[Input data]:
Start of Block
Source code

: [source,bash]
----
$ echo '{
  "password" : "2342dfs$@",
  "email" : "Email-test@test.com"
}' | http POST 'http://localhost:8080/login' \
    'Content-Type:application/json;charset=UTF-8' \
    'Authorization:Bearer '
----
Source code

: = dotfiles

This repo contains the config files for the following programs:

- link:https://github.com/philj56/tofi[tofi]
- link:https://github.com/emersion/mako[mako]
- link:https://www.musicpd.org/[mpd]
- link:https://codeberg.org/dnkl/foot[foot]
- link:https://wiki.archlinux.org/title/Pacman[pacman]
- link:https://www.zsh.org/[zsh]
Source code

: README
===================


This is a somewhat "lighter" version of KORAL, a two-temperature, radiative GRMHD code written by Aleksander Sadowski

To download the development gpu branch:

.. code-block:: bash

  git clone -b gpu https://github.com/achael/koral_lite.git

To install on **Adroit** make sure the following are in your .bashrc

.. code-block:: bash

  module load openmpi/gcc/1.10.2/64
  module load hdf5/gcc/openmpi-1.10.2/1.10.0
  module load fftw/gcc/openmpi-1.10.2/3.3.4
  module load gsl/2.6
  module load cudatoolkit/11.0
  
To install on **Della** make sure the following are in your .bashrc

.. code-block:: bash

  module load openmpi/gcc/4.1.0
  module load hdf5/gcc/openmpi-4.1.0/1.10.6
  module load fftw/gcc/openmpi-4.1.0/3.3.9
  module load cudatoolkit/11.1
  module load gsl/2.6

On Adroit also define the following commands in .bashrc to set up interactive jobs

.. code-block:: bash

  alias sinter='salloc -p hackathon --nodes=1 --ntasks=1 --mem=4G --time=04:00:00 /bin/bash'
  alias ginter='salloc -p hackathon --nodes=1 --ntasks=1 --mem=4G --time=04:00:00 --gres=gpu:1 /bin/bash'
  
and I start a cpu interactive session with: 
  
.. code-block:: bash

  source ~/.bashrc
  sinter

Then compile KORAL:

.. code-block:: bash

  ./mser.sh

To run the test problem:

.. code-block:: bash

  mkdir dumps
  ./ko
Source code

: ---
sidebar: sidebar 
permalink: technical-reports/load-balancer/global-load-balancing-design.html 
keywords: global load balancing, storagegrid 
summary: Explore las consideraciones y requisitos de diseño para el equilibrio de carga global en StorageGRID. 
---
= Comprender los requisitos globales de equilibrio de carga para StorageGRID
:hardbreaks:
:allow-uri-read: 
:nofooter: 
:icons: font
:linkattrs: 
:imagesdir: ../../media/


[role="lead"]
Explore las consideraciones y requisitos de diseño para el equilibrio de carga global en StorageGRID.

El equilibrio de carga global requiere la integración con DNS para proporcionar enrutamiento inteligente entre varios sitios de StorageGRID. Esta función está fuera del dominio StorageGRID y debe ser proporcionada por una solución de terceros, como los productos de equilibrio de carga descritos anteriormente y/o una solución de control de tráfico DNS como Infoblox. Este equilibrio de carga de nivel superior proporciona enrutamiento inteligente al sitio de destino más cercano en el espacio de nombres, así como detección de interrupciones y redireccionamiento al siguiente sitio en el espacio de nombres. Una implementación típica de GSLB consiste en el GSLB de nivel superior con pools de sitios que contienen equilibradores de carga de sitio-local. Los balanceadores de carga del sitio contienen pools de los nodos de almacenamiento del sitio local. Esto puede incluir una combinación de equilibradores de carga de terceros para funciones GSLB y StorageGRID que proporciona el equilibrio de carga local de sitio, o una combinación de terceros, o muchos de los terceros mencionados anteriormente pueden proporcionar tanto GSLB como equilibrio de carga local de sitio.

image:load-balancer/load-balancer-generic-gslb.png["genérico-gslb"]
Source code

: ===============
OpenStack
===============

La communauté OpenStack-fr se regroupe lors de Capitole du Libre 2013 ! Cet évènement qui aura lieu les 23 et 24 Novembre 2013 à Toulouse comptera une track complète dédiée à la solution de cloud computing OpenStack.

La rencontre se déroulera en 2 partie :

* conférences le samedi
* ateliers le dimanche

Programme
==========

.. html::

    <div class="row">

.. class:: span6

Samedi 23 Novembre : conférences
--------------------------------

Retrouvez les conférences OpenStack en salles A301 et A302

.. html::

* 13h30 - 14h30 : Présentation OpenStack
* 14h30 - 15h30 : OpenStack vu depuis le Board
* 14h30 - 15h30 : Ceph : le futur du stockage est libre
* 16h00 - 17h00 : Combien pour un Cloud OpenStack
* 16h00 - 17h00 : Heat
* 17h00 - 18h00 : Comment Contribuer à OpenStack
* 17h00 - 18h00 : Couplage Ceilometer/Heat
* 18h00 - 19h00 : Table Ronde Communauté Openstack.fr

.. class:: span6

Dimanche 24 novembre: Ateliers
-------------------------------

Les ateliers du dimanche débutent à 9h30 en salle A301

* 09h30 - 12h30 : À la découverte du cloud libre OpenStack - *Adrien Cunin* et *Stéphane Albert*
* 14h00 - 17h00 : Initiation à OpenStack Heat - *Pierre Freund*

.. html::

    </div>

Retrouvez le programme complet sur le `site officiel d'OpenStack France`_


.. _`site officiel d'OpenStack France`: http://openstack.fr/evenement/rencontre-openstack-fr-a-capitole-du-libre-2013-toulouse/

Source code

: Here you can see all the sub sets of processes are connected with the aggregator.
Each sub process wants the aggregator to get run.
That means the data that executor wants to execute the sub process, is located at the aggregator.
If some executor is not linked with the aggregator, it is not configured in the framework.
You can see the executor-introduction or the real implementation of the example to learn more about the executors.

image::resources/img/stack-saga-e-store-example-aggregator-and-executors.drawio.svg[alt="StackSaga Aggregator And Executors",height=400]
End of Block
[What this task involves]: The string to find is "Adroit"; copy every line of the listing that has it.

[Solution to this problem]:
To install on **Adroit** make sure the following are in your .bashrc
On Adroit also define the following commands in .bashrc to set up interactive jobs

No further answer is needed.